Klavierbauer siedelten sich schon früh in der Region des Fürstentums Braunschweig-Wolfenbüttel und dem späterem Herzogtum Braunschweig an.

Von ihnen gingen wegweisende Innovationen aus. Im 18. Jahrhundert wurden in Braunschweig hergestellte Klaviere bis nach Finnland, Russland und Indonesien exportiert – über einhundert Jahre, bevor Steinway & Sons mit herausragendem Qualitätsverständnis als Ikone im Olymp der Klavierbauer in Amerika bekannt wurde.

„Mechanikus“: Die Vorgeschichte des Klavierbaus

Mit Blick auf möglichst große Kundennähe – in der Regel die Höfe und vermögenden Schichten der Zeit – siedelten sich die Klavierbauer stets in den regionalen Zentren an. Ein Beispiel dafür ist der Autodidakt Barthold Fritze.

Fritze, 1697 als Sohn eines Müllers in Holle geboren, erhielt 1720 in Braunschweig das Bürgerrecht. Zunächst bezeichnete er sich selbst als „Mechanikus“. Sein erster Kunde für ein von ihm neu gebautes kleines Clavichord war 1721 Organist Hurlebusch, welcher 1722 als Hofkapellmeister an den königlichen Hof von Stockholm, dann Bayreuth, Braunschweig und Hamburg ging und schließlich als Organist in Amsterdam wirkte.

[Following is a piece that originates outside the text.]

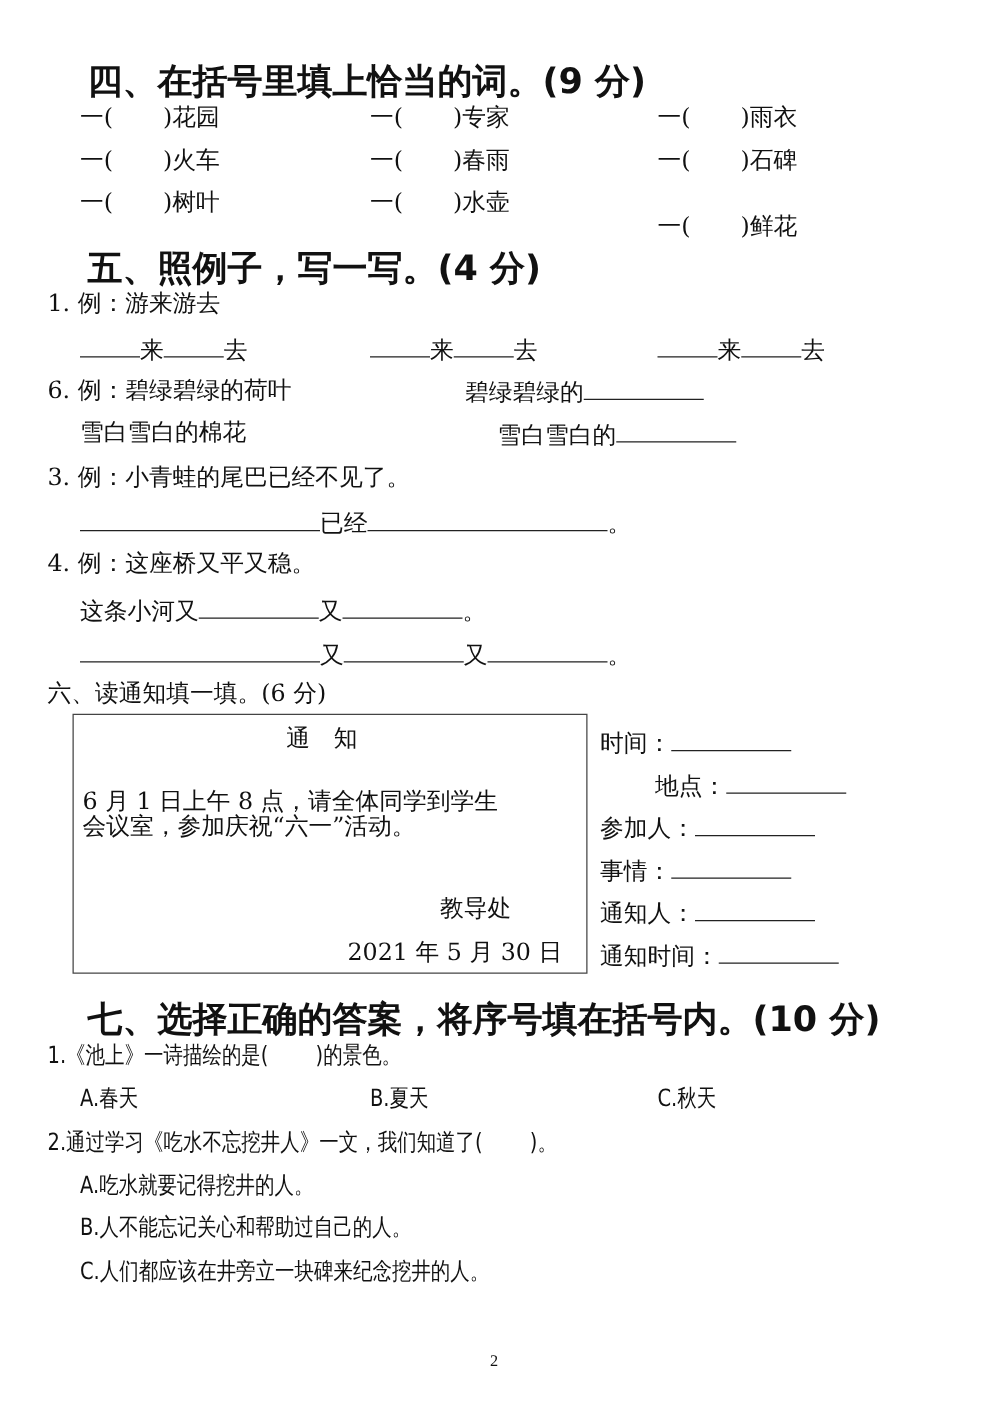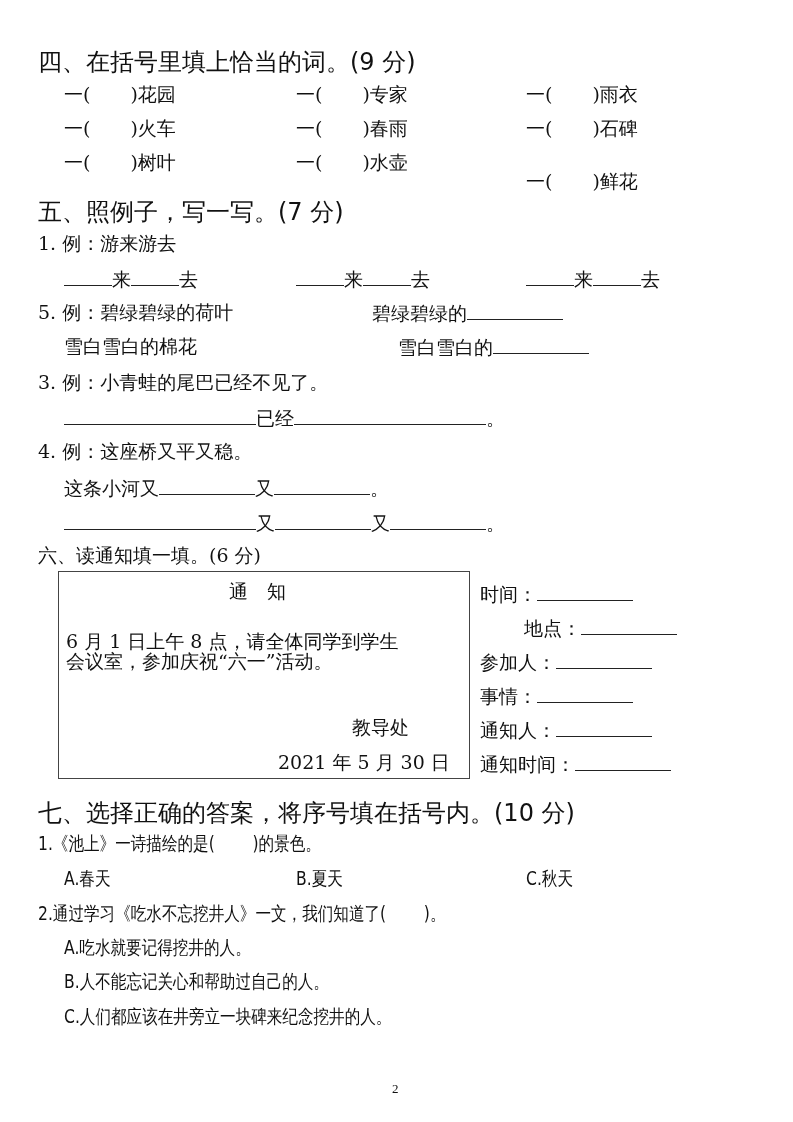"四、在括号里填上恰当的词。(9 分)" .h { font-size: 24px -> 28px; font-weight: normal -> bold; margin-left: none -> 32px }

Fritze hat bis 1765 allein etwa 460 Instrumente gebaut, davon etwa 70% die kostengünstigeren gebundenen Clavichorde (bei denen sich benachbarte Töne eine Saite teilen) und etwa 30% ungebundene Clavichorde. Etwa 20% davon verkaufte er an adelige Kunden und 80% an Berufsmusiker, gehobenes Bürgertum wie auch die Professoren der neu gegründeten Collegio Carolinum.

Bis zu ein Jahr Wartezeit

Seine Instrumente waren sehr begehrt – er führte eine Bestellliste und Kunden mussten sich bis zu einem Jahr Lieferzeit gedulden. In seiner Referenzliste finden sich berühmte Kunden, zum Beispiel der Komponist Carl Heinrich Graun, der zu dieser Zeit als Kapellmeister in Berlin am Hof Friedrichs des Großen wirkte. Etwa 10% seiner Instrumente nahmen Händler wie Kaufmann Gräfe aus Hamburg in Kommission und lieferten bis London, Gibraltar, Norwegen und Archangelsk (Russland).

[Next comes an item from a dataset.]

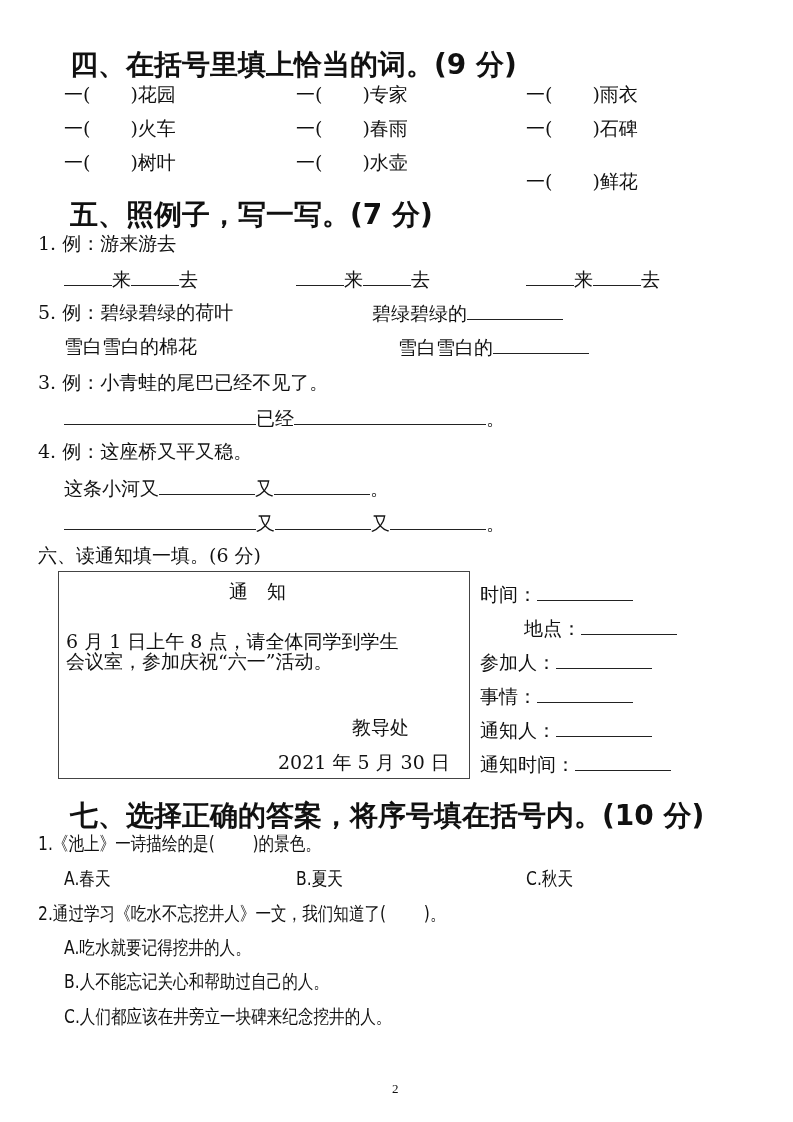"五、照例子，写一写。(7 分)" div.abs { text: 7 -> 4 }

1755 brachte Fritze bei Breitkopf und Härtel in Leipzig eine Stimmanleitung heraus, in deren Vorwort er stolz betont, dass Carl Phillip Emanuel Bach bei einem Besuch in Braunschweig seine Stimmmethode persönlich für gut befunden habe. Auch stimmte er die Instrumente des Braunschweiger Herzogs. Seit 1755 bezeichnet er sich nun auch als „Clavier-Instrumentenmacher“. Da er keine Nachkommen hatte, verfügte er sein Haus am Marstall 12 für wohltätige Zwecke – das „Fritzesche Vermächtnis“. Vier Clavichorde sind von ihm bis heute in Museen erhalten, u.a. ein prachtvolles Exemplar im Städtischen Museum in Braunschweig.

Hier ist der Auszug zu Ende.